Today, our reservoir of desire is not simply the unconscious mind. Participation Mystique situates itself within this reconfiguration of desire. In this immense mirage of their making, the artists use various sensory perceptions to tease out our desire, allowing us to be in touch with the pain and excitement of loss, accident, damage and violence, thereby recognizing the profound spiritual ties between us and the world.






一位妇人在街头狂舞不止,并在一个月内引发了近400人的仿效。这是席卷中世纪欧洲的一场集体歇斯底里危机,人称舞蹈狂热(Dancing Mania),又称舞蹈瘟疫(Dancing Plague)。在其持续的4个世纪之中,舞蹈——这种大众艺术间歇性地成为一种难以溯源的传染性疾病,在人群中引发足以致命的仿效,持续至17世纪才神秘结束。如此历史上有关集体癔症或是传染病的奇闻怪谈,引发不少学派对其“背后的东西”——无意识作为精神分析的样本。卡尔·荣格的研究参照了人类学文献上的原始心理机制:人们对自然界的物件产生普遍的灵性链接,这些原始意象是为集体无意识的原型。而集体无意识的表达总能造成一个无意识身份认同,从而出现神秘参与的状态。

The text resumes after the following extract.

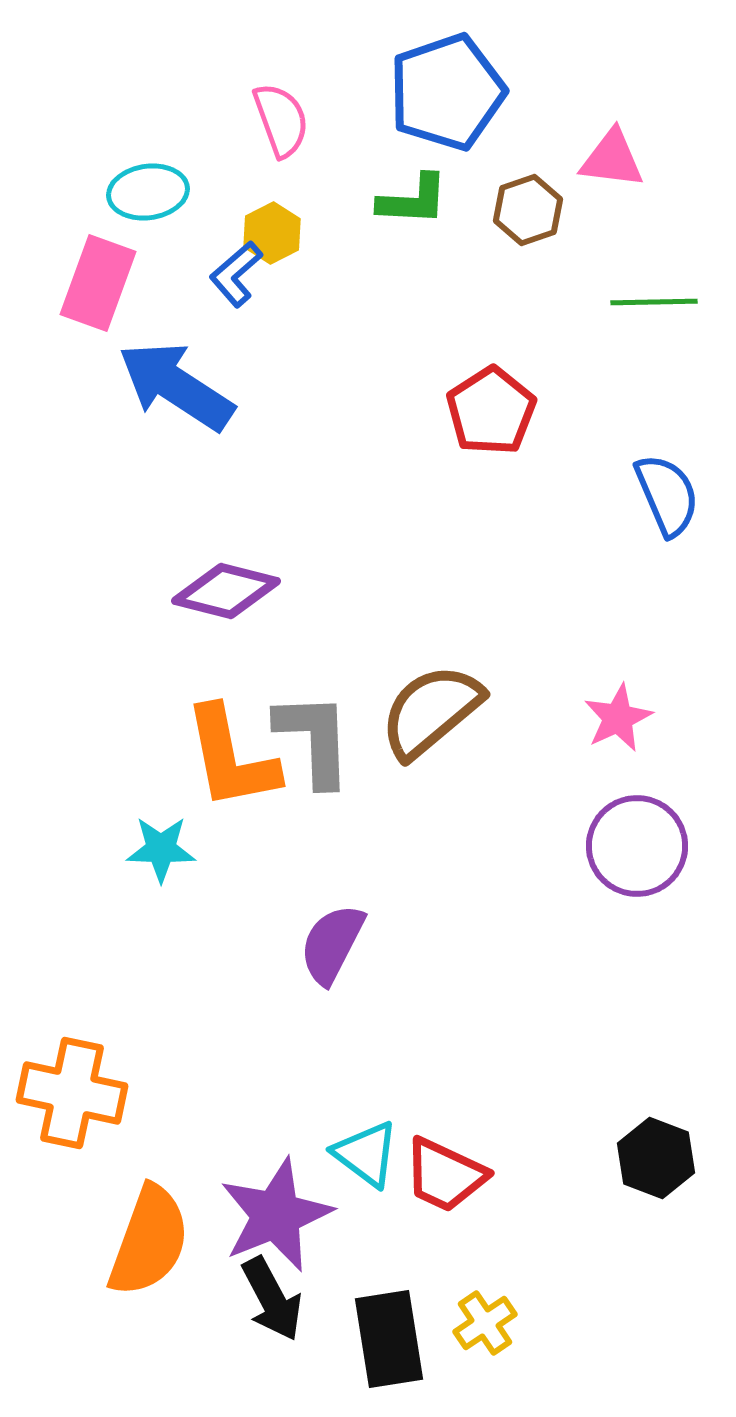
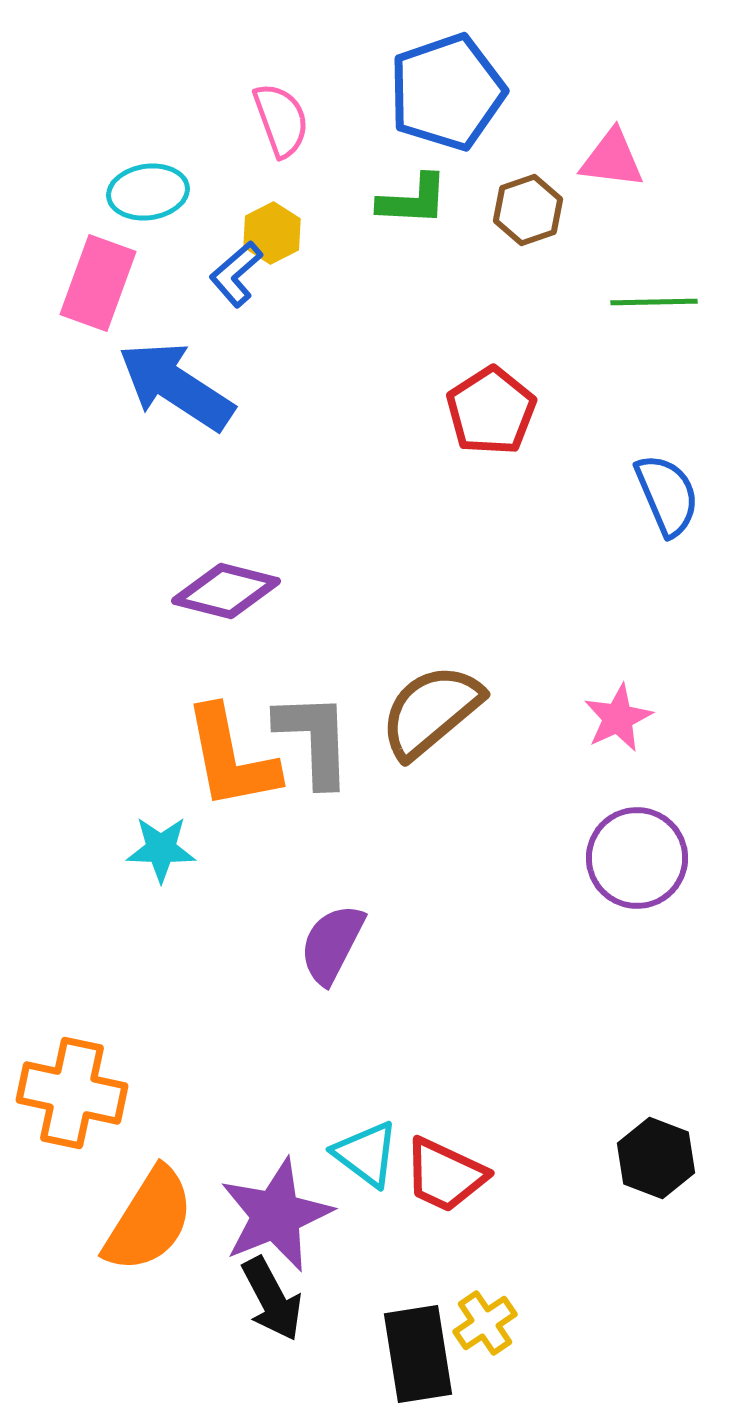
purple circle: moved 12 px down
orange semicircle: moved 21 px up; rotated 12 degrees clockwise
black rectangle: moved 29 px right, 15 px down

展览《神秘参与》寄希望于调动展场和观者、刺激物与受体之间混杂不安的气氛。正如治疗师与患者在移情体验中,双方通过某些集体无意识的投射性认同,制造出幻想的氛围,并短暂地产生一种危机潜伏的融合那样,观众进入明当代美术馆——在这个前身为造纸机械工厂的腹腔之中也与展览本身进行着一场无意识的化合(conjunction)。14位(组)参展艺术家的创作在某种程度上都向着一种“空缺”投射自己的想象。这种想象也许是承载着痛感的激烈误会(例如:幻肢疼痛),或是诱发了离奇美妙的“空想性错视”(paredolia),这一种经想象而反观到的欲望将链接作品和观者之间的移情轨迹。在此,梦境和回忆替代“镜子”成为欲望的中介,虚实交错、亦幻亦真的叙事重现也暗示了某种欲望的缺失——意欲贴近又无法真正触及。
而集体歇斯底里所产生的危机,亦可从勒内·吉拉尔所称的“模仿危机”中找到论证的线索,在其“欲望的本质是模仿”的著名理论中,敌对与冲突正是从两个足够接近的欲望主体和介体之间引发的。在这个欲望机制之下,由模仿引发的一系列表现行为:接近、依恋、崇拜、共情直到替代创伤,扮演着两条越驶越近的轨道。展览现场也试图还原这一系列渐强的情感链接,并通过艺术家的创作在展场中逐个跳跃、发生碰撞,齐齐指向漂浮的欲望形式。
如今欲望的蓄水池不仅仅是我们脑海中的潜意识。展览《神秘参与》利用幻想穿梭于这场欲望的再组之途。在这幅巨大的幻景之下,艺术家们利用各种官能性的方式诱发欲望,提供观众以投入自身的方式去接近那些因遗失、意外、毁坏、暴力所带来的痛感和刺激,认识我们和世界复杂的精神联结。